Erdoğan’ın bu formülü geniş kesimler üzerinde temel olarak iki nedenle hala işliyor. Birincisi, resmi düzeyde bu kitleyi aşağılamanın hafızası hala çok taze. Başörtüsü yasağını hatırlamamız yeter. İkincisi, resmi düzeyde artık olmasa da, toplumsal ilişkiler düzeyinde, çoğu CHP’li olan şehirli seküler kesimlerin AKP’lileri kendileriyle hiçbir şekilde eşdeğer görmedikleri ve hala aşağıladıklarını görüyoruz, duyuyoruz. Bu iki faktör, Erdoğan gibi bir lidere müthiş bir cephane sağlıyor, tükenmeyen, sürekli kendini yenileyen bir cephane.

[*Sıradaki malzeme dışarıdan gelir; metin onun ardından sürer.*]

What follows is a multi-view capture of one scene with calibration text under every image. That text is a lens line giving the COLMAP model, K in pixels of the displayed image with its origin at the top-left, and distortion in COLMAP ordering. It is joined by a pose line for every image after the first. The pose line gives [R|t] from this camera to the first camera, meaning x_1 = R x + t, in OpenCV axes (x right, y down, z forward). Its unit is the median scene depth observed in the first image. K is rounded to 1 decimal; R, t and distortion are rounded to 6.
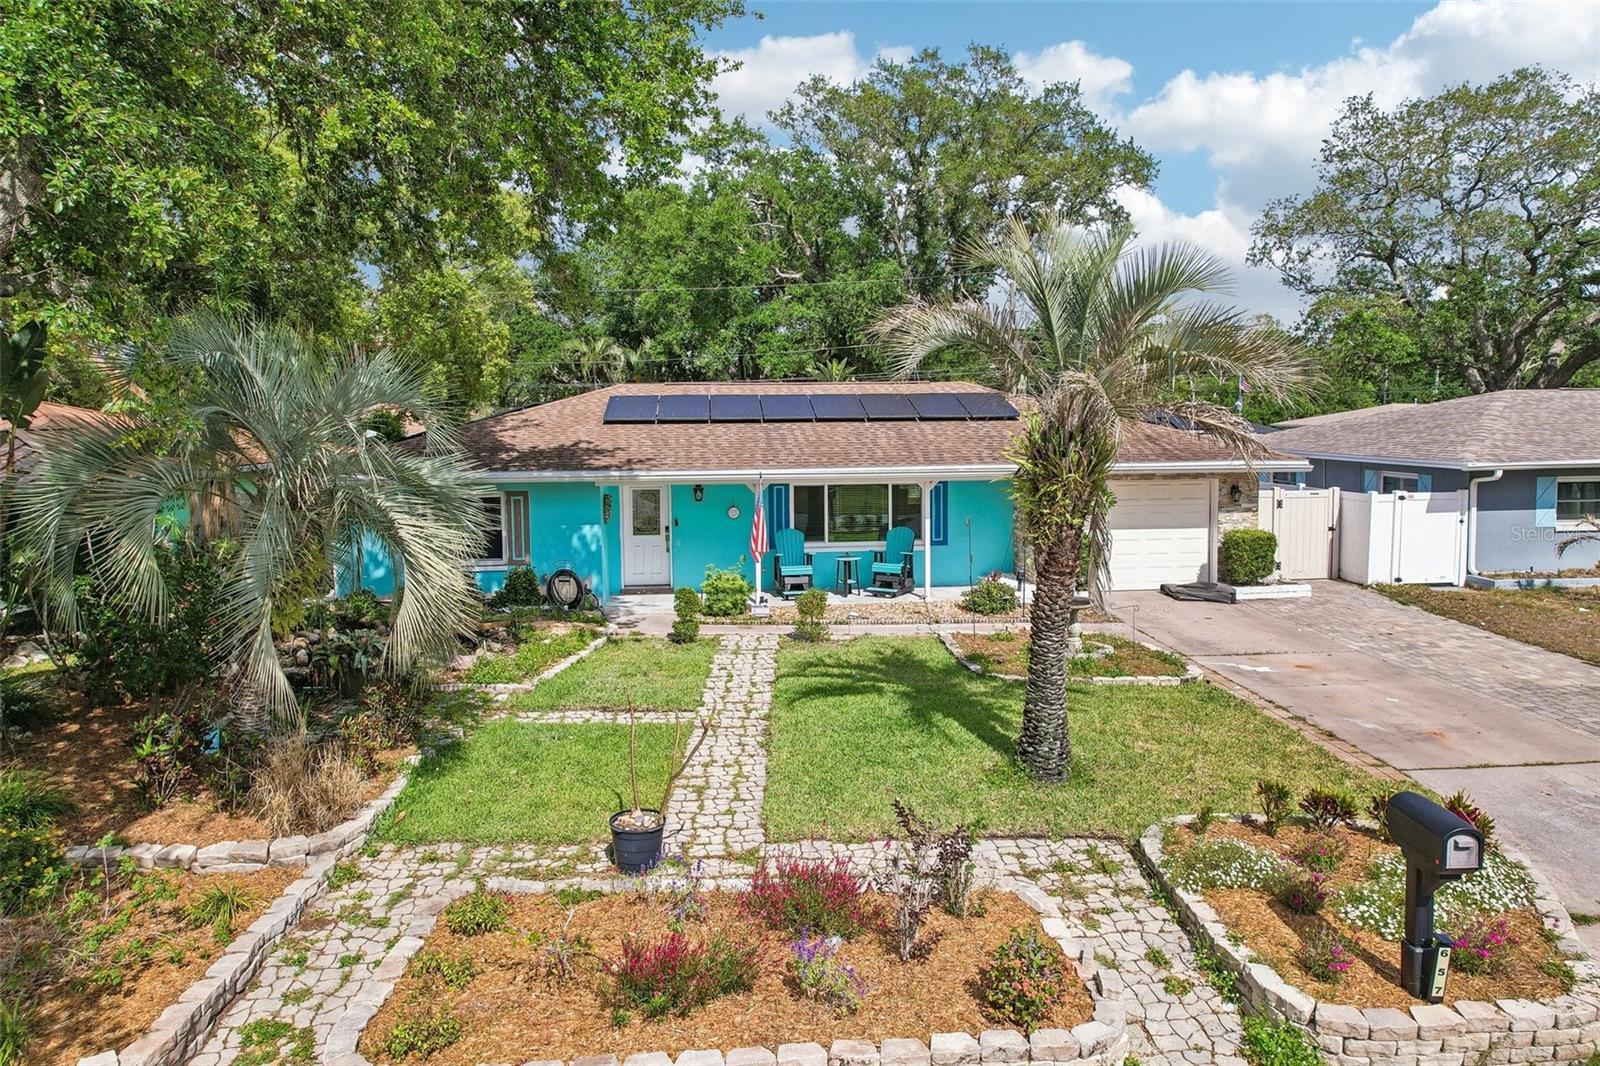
lens RADIAL K [[1036.3, 0, 800.0], [0, 1036.3, 533.0], [0, 0, 1]] dist [-0.067641, 0.061405]
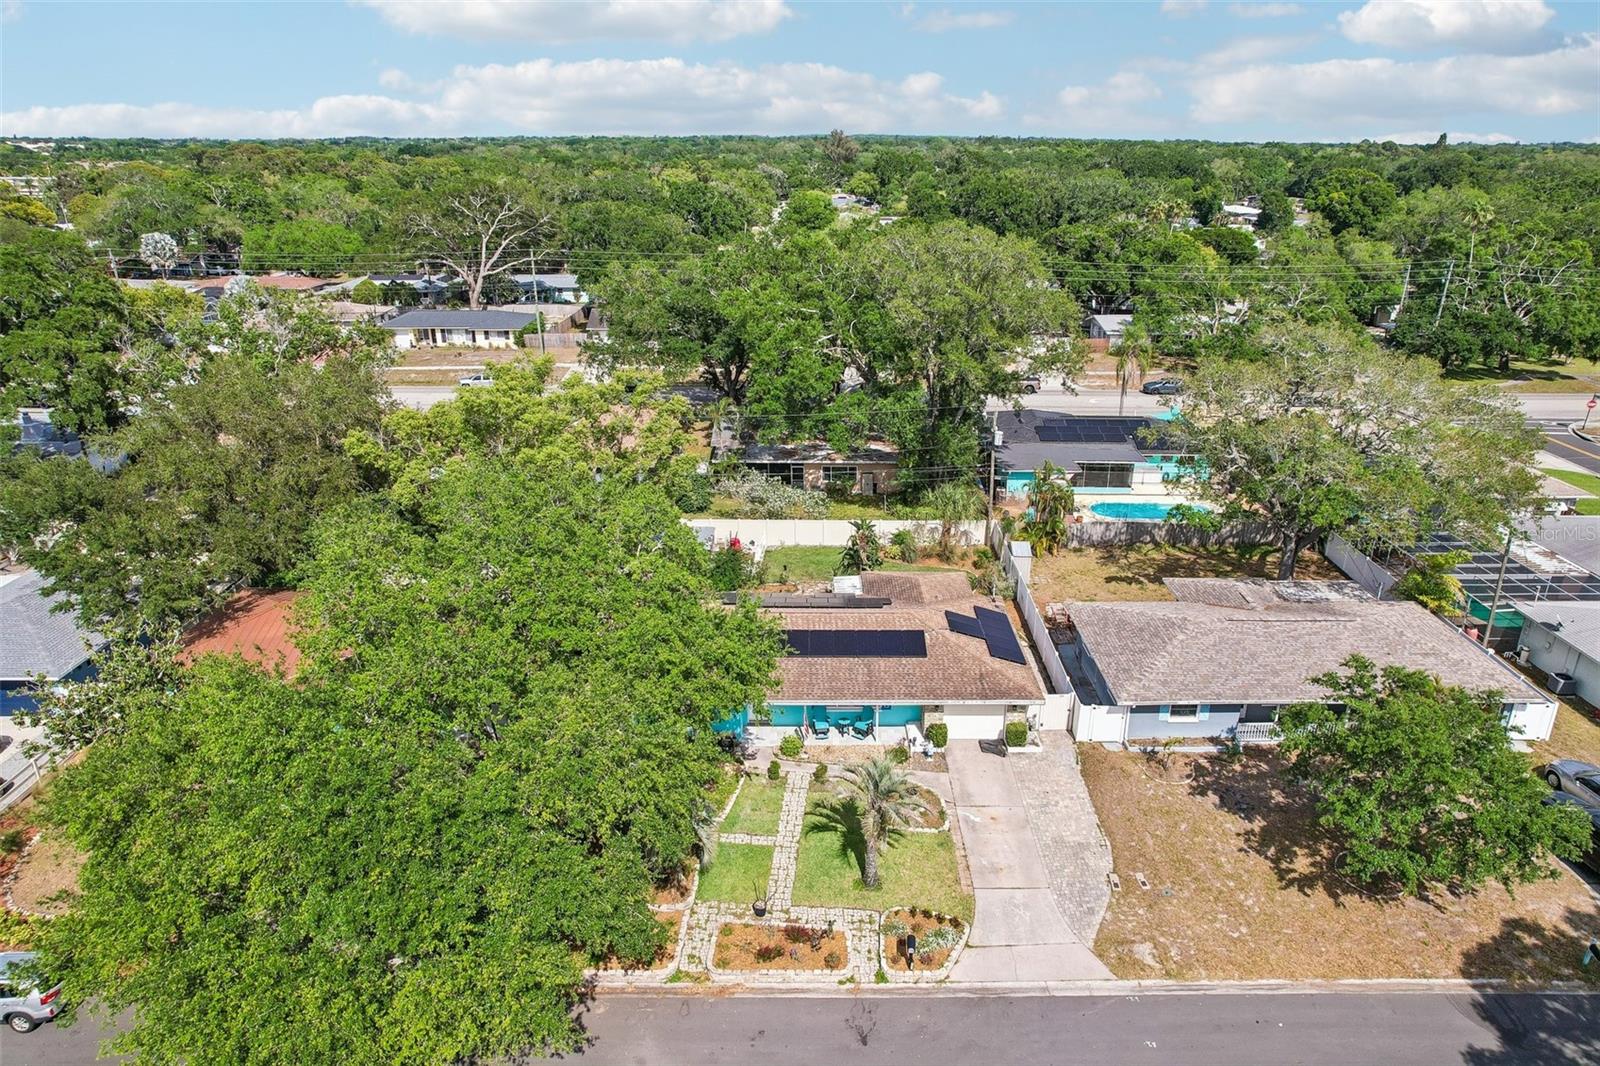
lens RADIAL K [[1023.6, 0, 806.2], [0, 1023.6, 530.2], [0, 0, 1]] dist [-0.060537, 0.054316]
pose [[0.995576, 0.046948, -0.081385, 0.128562], [-0.025397, 0.968434, 0.247975, -0.971103], [0.090458, -0.244811, 0.965342, -1.139184]]
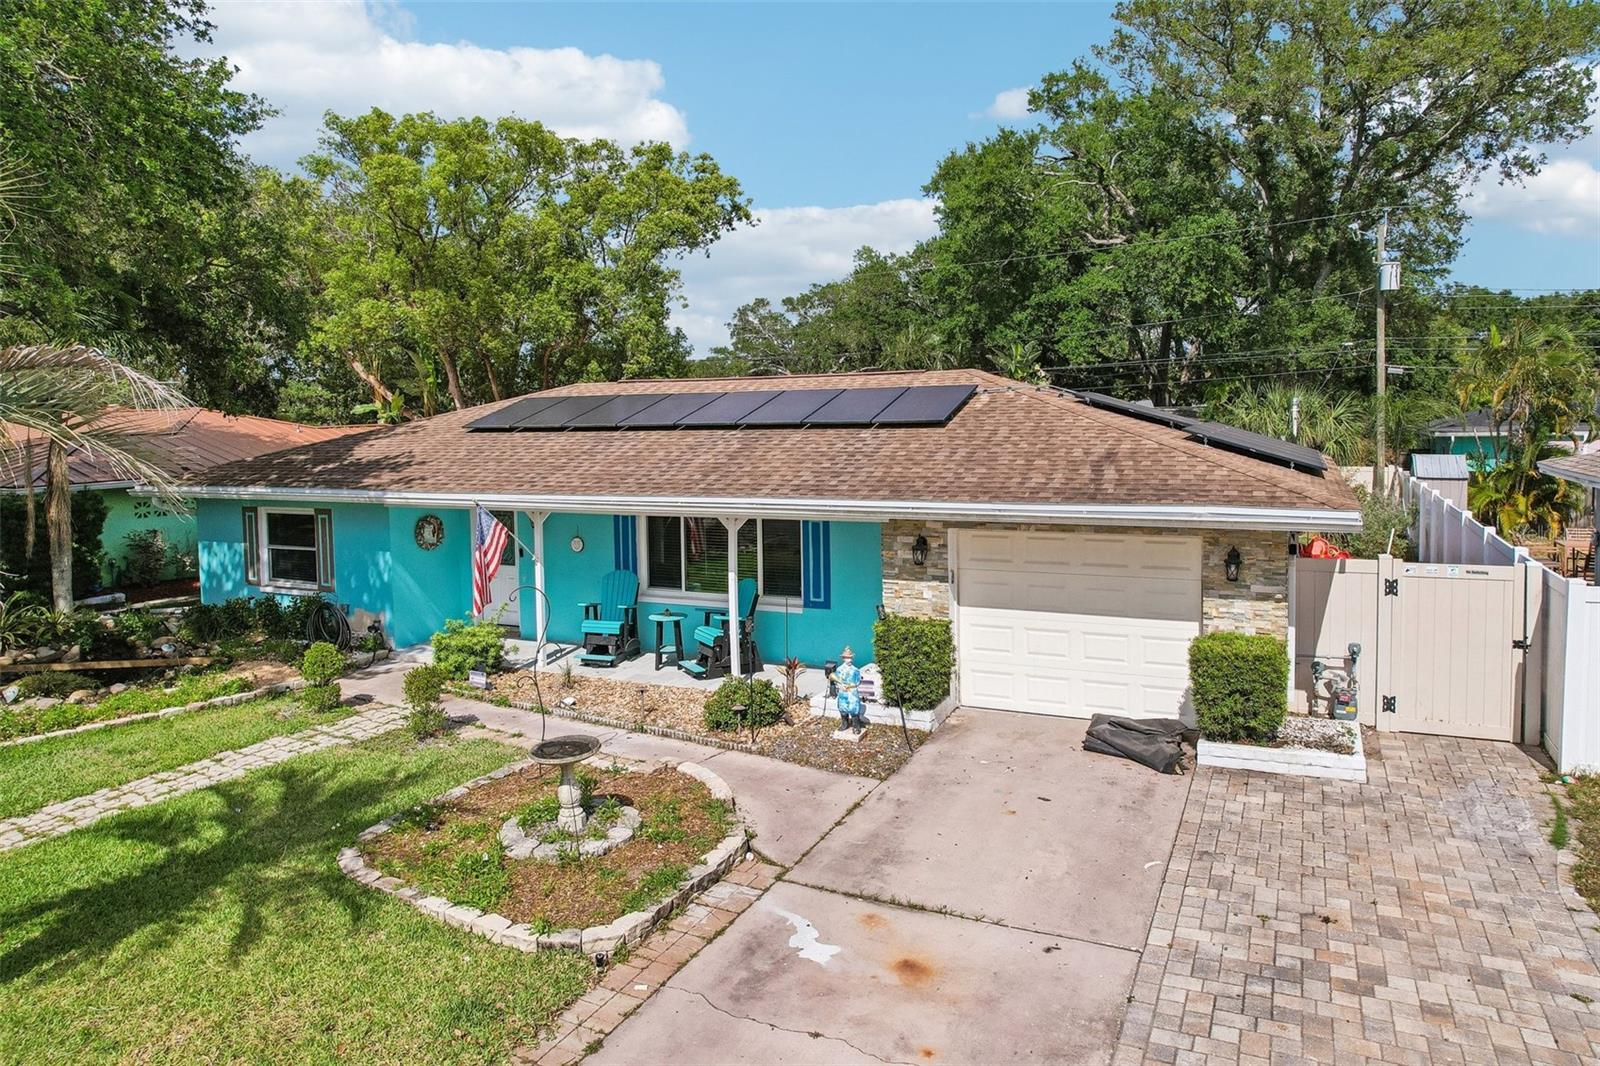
lens RADIAL K [[1042.9, 0, 796.7], [0, 1042.9, 487.2], [0, 0, 1]] dist [-0.034413, 0.004606]
pose [[0.857157, 0.031188, -0.514110, 0.507994], [-0.049209, 0.998558, -0.021468, -0.056551], [0.512699, 0.043700, 0.857455, 0.415598]]
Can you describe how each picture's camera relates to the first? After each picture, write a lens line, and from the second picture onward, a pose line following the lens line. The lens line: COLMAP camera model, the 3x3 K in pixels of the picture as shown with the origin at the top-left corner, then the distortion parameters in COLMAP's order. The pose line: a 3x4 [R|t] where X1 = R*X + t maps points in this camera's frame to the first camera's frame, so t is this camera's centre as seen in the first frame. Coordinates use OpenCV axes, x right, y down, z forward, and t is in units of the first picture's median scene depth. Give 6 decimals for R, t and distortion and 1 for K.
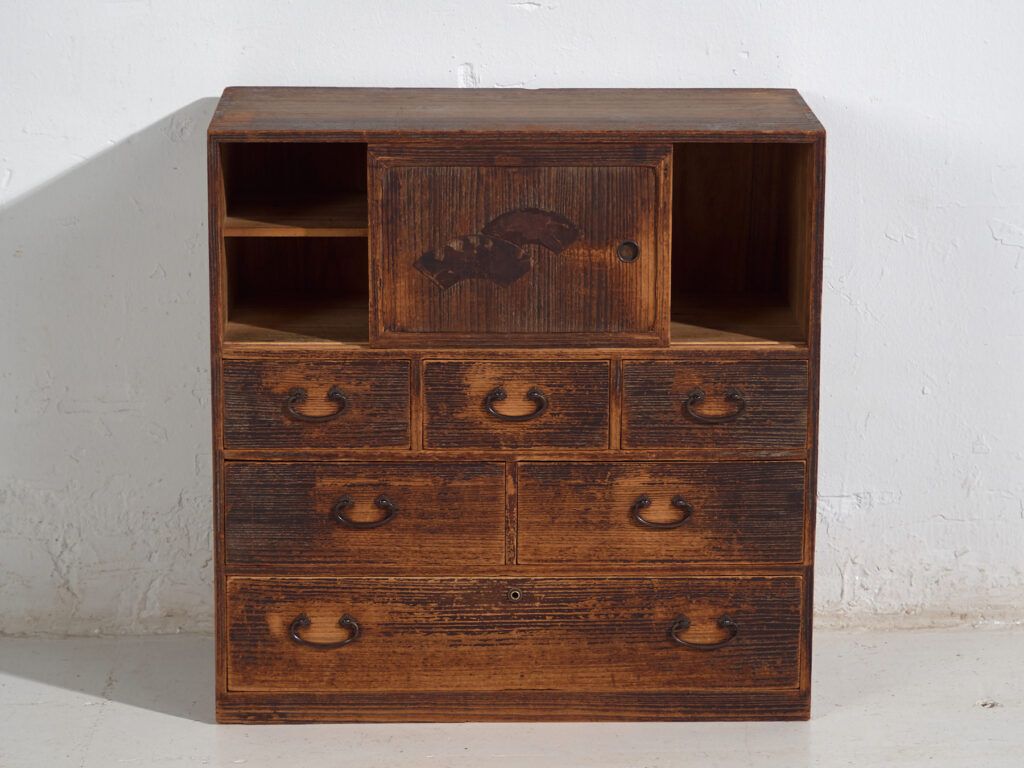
lens RADIAL K [[3891.2, 0, 573.8], [0, 3891.2, 389.7], [0, 0, 1]] dist [0.074454, 0.000000]
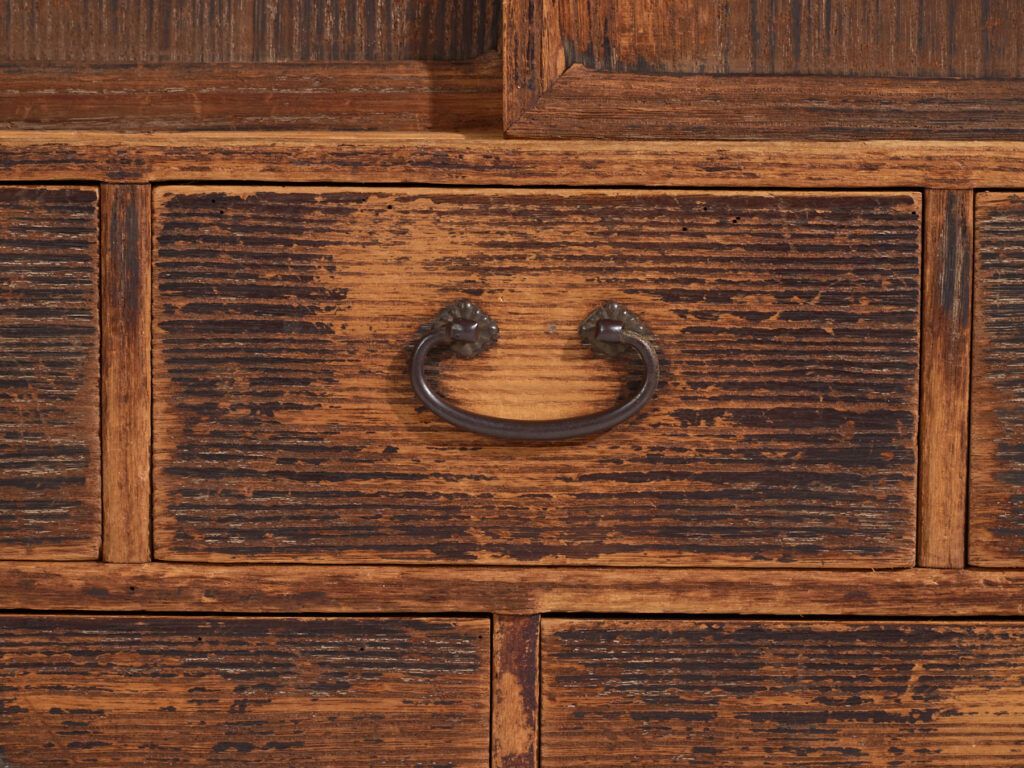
lens RADIAL K [[3891.2, 0, 511.4], [0, 3891.2, 484.1], [0, 0, 1]] dist [0.074454, 0.000000]
pose [[0.998959, 0.002133, -0.045564, -0.005234], [-0.008169, 0.991122, -0.132702, 0.042742], [0.044876, 0.132936, 0.990108, 0.759687]]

Dolayısıyla, Erdoğan 12 yıldır iktidarda olmasına rağmen, her zaman kendini ve destekçilerini mutlak mağdur konumuna yerleştirebiliyor ve kendisi, partisi ve geniş halk kesimleri arasında güçlü bir mağdurlar dayanışması kurup hasadını toplayabiliyor.
Sonuç
Eğer böyleyse, sosyo-politik dönüşüm hedefleyen radikal demokrat, sol bir muhalefet bu konuda ne yapabilir? İlk olarak, hakikatten ve hakikat talebinden vazgeçemez. Bu toplumun örselenmiş hakikat duygusunu tamir etmeye aday olur ve bu işin uzun vadeli bir iş olduğunu hiç unutmaz. İkincisi, hakikat arıyormuş gibi yapmasına rağmen, aslında hakikat manipülasyonu yapanlardan uzak durur. Üçüncüsü, hangi sosyal kimliğe ve hangi siyasi görüşe sahip olursa olsun, insanları aşağı görmez, horlamaz; eşdeğer ve saygıdeğer olarak görür.